Hermes maintains three layers of memory. At the top, a bounded MEMORY.md and USER.md file always live in the system prompt — the agent never forgets who you are or what matters. Below that, every session is stored in SQLite with FTS5 full-text search, so the agent can recall any past conversation. Above that, eight pluggable external memory providers (Honcho, Mem0, Hindsight, Supermemory, and others) handle long-term semantic memory and graph-based recall.

This is the architectural decision that won. A chat that remembers your last ten projects, your coding style, your deployment preferences, and which bug you fixed last Tuesday is fundamentally more useful than one that asks "What can I help you with today?" every Monday morning.

OpenClaw can do many things Hermes cannot — particularly on the multi-platform messaging front. But the thing users most wanted was an agent that accumulated knowledge instead of resetting. Hermes delivered that, and the token volumes reflect it.

What this means for the agent ecosystem

The leaderboard swap has implications beyond one project overtaking another.

Open-source is winning at scale. Hermes is MIT-licensed and self-hosted. Users run it on their own VPS, laptop, or home server. They choose their own models (20+ providers supported). They control their own data. This is not a proprietary SaaS play — it is infrastructure you own, and the market is choosing it over polished hosted alternatives.

The skill ecosystem is a moat. Hermes ships with 40+ bundled skills covering MLOps, GitHub workflows, diagramming, note-taking, and more. The community has added 17 skill libraries, including a 754-skill cybersecurity collection from Anthropic mapped to MITRE ATT&CK. Each new skill makes every Hermes instance more capable — and makes switching to another agent framework more expensive.

Memory architecture is now a competitive requirement. Every AI agent framework shipping in the second half of 2026 will need to answer the question: "What does your agent remember, and for how long?" Hermes raised the bar from "session history" to "persistent, searchable, self-improving knowledge." Frameworks that ship without an answer will lose.

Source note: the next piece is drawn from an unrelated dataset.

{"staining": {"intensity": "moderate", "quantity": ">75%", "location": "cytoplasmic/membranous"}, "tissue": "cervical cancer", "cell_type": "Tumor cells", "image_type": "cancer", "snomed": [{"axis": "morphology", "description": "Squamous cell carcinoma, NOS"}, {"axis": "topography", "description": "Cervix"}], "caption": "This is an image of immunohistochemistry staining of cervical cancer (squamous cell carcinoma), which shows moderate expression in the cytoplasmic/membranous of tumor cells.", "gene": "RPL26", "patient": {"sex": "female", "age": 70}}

The counterintuitive lesson

If you had asked anyone in February 2026 which AI agent would dominate OpenRouter by May, the smart money was on OpenClaw. It had the GitHub stars, the multi-platform reach, the brand recognition. Hermes had a good idea and a research lab behind it.

What nobody predicted: the winner would be determined not by how many platforms the agent reached, but by how much it remembered. OpenClaw optimized for breadth. Hermes optimized for depth over time. Depth over time won.

The lesson for builders: in the agent space, persistence beats ubiquity. Users will tolerate fewer platforms if the agent on their terminal and Discord actually learns from every interaction. They will not tolerate an agent on every platform that treats every conversation like the first one.

The practical takeaway

If you are building with agents, the Hermes-OpenClaw dynamic teaches one thing: invest in the architecture that compounds. A skill system that improves with use, a memory layer that deepens across sessions, a user model that actually learns preferences — these are not nice-to-have features. They are the difference between an agent people try once and an agent they run in production.

Try Hermes Agent yourself: github.com/NousResearch/hermes-agent. The quickstart gets you from clone to a running agent in under five minutes. Start with one platform — terminal or Discord — and give it a real task. Let it write a skill. Then give it a similar task tomorrow and watch what happens.

That second interaction is where Hermes wins. And now the whole industry knows it.